Despite legal protections that relieve them of an obligation to contact relatives directly, clinicians may retain a sense of duty to their patients’ relatives. A survey of US genetic counselors found that 63% agreed that they feel an obligation to inform at-risk relatives (Dugan et al. 2003). A study of medical geneticists found that 69% reported an obligation to notify their patients’ relatives of a potential genetic risk (Falk et al. 2003). However, in qualitative studies, physicians often express concerns about the ethical tensions between individual and family interests and interpretation of duty (D’Audiffret Van Haecke and de Montgolfier 2016; Dheensa et al. 2017; Dheensa et al. 2016b).

We acknowledge several limitations. This was a pilot study in a single integrated system, with a relatively homogenous sample of people who had previously consented to participation in genetic research and who agreed to provide contact information for their relatives. How other patients in our healthcare system, or in other healthcare systems, would respond to the scenarios should be confirmed with additional research. Further, because these individuals had agreed to genetic testing but had not yet received results, our interview guide centered on hypothetical scenarios only. Responses may not translate to actual preferences and/or behavior in the face of actual test results, including secondary findings not anticipated at the time of study enrollment. Our use cases were designed to elicit preferences and concerns surrounding three types of health system involvement, not to simulate a complete informed consent process or describe in detail the potential risks and benefits of testing for each variants. We did not probe for scenarios in which the patient died before receiving results, nor did we probe specifically on a relative’s right not to know genetic information or explore the logistics of how such programs might work in practice or for relatives outside of our system. Further research can explore these ideas more fully. Furthermore, our identification efforts were passive (i.e., we did not directly confirm that the individuals we identified in our records were the biological relative identified by the index participant), so some misclassification may remain.
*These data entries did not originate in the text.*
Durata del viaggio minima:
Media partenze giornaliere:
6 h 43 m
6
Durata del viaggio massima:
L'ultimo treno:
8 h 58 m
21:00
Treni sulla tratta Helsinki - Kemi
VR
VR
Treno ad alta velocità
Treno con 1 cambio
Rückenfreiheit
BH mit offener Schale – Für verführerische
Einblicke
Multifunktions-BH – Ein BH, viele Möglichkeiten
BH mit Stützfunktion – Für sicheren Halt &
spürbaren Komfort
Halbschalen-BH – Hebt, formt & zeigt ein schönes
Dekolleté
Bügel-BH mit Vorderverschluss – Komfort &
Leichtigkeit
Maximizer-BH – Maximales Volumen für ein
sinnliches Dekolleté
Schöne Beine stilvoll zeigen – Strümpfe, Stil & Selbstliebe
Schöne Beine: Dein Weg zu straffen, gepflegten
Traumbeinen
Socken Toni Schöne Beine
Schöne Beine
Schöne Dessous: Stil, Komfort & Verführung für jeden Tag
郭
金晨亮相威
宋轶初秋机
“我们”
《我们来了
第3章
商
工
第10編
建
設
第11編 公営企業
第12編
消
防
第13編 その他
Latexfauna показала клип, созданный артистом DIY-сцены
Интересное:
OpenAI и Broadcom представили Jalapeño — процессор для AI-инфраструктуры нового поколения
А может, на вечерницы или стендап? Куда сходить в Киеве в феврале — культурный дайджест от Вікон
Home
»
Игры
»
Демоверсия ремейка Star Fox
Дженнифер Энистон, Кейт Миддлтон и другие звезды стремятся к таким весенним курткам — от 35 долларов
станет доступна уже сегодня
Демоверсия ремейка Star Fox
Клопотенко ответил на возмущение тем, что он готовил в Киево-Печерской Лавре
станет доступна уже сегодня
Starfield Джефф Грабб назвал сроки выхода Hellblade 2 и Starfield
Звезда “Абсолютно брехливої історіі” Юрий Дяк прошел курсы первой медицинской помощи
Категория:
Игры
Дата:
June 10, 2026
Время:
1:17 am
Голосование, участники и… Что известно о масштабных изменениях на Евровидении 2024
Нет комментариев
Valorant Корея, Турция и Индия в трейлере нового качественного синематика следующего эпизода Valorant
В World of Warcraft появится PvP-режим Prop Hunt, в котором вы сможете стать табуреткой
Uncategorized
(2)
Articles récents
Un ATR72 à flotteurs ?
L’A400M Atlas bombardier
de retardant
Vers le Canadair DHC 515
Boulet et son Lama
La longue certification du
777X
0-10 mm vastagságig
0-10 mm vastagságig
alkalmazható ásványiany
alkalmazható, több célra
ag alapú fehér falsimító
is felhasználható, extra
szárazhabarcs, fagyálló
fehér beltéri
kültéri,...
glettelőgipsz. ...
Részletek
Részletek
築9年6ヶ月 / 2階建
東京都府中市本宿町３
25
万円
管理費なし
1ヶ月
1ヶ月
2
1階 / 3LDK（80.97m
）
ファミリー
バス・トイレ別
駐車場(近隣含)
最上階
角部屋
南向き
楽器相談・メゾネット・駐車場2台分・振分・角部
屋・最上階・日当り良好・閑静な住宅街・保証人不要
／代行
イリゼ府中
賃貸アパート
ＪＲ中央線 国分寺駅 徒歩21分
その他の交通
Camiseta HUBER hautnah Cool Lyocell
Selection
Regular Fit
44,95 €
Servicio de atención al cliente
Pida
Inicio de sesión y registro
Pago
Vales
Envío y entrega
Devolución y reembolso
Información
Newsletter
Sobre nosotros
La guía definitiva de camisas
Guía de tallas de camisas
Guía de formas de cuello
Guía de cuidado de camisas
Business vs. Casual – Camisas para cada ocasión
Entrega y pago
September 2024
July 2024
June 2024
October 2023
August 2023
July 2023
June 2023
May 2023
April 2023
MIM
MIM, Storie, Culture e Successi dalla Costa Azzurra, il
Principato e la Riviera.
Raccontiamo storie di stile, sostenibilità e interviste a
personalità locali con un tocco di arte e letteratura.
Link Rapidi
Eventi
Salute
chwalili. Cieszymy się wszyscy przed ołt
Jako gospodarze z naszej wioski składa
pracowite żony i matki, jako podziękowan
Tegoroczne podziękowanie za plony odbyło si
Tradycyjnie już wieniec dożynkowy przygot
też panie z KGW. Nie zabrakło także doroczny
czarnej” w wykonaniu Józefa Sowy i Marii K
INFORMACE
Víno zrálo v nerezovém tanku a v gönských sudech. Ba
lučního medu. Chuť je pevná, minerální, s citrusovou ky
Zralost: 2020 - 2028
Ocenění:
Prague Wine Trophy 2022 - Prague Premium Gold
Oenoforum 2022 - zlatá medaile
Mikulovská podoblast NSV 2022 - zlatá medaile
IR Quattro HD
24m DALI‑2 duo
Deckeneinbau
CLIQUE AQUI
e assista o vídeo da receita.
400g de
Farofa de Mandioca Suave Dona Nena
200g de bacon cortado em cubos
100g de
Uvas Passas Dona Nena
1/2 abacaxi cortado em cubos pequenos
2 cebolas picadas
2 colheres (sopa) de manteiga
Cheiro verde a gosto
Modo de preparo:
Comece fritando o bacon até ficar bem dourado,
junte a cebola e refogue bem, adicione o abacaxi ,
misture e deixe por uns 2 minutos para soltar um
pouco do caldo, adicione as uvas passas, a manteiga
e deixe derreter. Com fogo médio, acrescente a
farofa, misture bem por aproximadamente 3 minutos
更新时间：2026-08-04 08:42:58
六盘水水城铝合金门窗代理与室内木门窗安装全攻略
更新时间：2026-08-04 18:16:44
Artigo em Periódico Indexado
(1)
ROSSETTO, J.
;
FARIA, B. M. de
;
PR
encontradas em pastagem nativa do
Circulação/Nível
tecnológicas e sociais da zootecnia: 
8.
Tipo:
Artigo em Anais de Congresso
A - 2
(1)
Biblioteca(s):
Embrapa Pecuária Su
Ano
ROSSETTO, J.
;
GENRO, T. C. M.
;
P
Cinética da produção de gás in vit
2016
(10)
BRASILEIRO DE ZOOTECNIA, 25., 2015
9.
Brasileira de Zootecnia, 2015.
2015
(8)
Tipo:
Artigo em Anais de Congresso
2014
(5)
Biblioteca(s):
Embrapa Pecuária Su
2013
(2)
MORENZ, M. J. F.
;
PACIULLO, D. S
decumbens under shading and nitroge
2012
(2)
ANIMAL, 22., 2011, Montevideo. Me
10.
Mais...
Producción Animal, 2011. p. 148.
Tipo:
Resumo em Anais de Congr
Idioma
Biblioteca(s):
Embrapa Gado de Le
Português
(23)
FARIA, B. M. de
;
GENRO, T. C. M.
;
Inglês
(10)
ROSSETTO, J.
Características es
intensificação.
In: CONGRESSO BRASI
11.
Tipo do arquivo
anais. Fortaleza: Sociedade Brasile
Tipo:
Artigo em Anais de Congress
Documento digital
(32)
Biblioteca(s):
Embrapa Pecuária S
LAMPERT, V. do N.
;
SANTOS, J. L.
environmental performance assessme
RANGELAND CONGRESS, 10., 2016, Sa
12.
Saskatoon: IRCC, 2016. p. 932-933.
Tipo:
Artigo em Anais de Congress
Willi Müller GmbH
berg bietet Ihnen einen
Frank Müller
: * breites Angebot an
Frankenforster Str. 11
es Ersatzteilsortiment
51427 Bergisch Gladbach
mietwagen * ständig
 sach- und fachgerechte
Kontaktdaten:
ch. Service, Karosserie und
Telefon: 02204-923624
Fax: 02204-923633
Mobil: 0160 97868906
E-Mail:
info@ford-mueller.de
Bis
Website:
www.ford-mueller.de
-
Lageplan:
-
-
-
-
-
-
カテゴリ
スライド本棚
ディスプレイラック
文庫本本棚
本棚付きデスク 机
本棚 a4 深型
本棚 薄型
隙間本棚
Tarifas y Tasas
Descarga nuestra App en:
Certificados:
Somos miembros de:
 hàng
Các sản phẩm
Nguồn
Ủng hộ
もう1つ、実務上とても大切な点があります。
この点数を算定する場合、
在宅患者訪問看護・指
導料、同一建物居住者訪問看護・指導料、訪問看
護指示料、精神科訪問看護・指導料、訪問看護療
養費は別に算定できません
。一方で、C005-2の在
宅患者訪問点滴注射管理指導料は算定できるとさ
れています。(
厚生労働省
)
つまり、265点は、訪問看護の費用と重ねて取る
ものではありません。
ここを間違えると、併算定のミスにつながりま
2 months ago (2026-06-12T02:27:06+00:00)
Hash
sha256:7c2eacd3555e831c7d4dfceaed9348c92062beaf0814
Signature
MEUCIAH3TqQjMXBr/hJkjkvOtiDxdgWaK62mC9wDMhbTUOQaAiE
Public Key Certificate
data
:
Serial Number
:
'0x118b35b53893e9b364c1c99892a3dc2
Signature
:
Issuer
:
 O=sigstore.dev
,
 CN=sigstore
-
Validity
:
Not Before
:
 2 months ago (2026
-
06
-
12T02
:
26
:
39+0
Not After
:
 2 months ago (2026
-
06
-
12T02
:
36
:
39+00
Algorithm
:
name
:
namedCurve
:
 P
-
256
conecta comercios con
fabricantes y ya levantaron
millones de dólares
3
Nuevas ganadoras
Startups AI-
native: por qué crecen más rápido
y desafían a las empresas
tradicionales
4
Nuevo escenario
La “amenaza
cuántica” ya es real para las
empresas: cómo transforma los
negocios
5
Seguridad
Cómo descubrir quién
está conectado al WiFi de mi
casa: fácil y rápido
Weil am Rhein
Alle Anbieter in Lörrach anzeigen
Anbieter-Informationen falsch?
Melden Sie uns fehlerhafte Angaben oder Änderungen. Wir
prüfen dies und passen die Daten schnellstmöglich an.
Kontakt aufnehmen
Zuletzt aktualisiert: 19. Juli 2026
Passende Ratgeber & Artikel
Our work provides early evidence that health system involvement in familial risk notification is acceptable to patients in a US integrated health system. Future research is needed to understand relatives’ attitudes about being directly contacted, the attitudes and concerns of people in other integrated systems, as well as in more ethnically and economically diverse populations, and how precisely to design and implement direct outreach processes while insuring privacy protection. However, ethically designed and implemented familial notification systems in a US setting could positively impact the care and health outcomes of people from families at risk of genetic disease.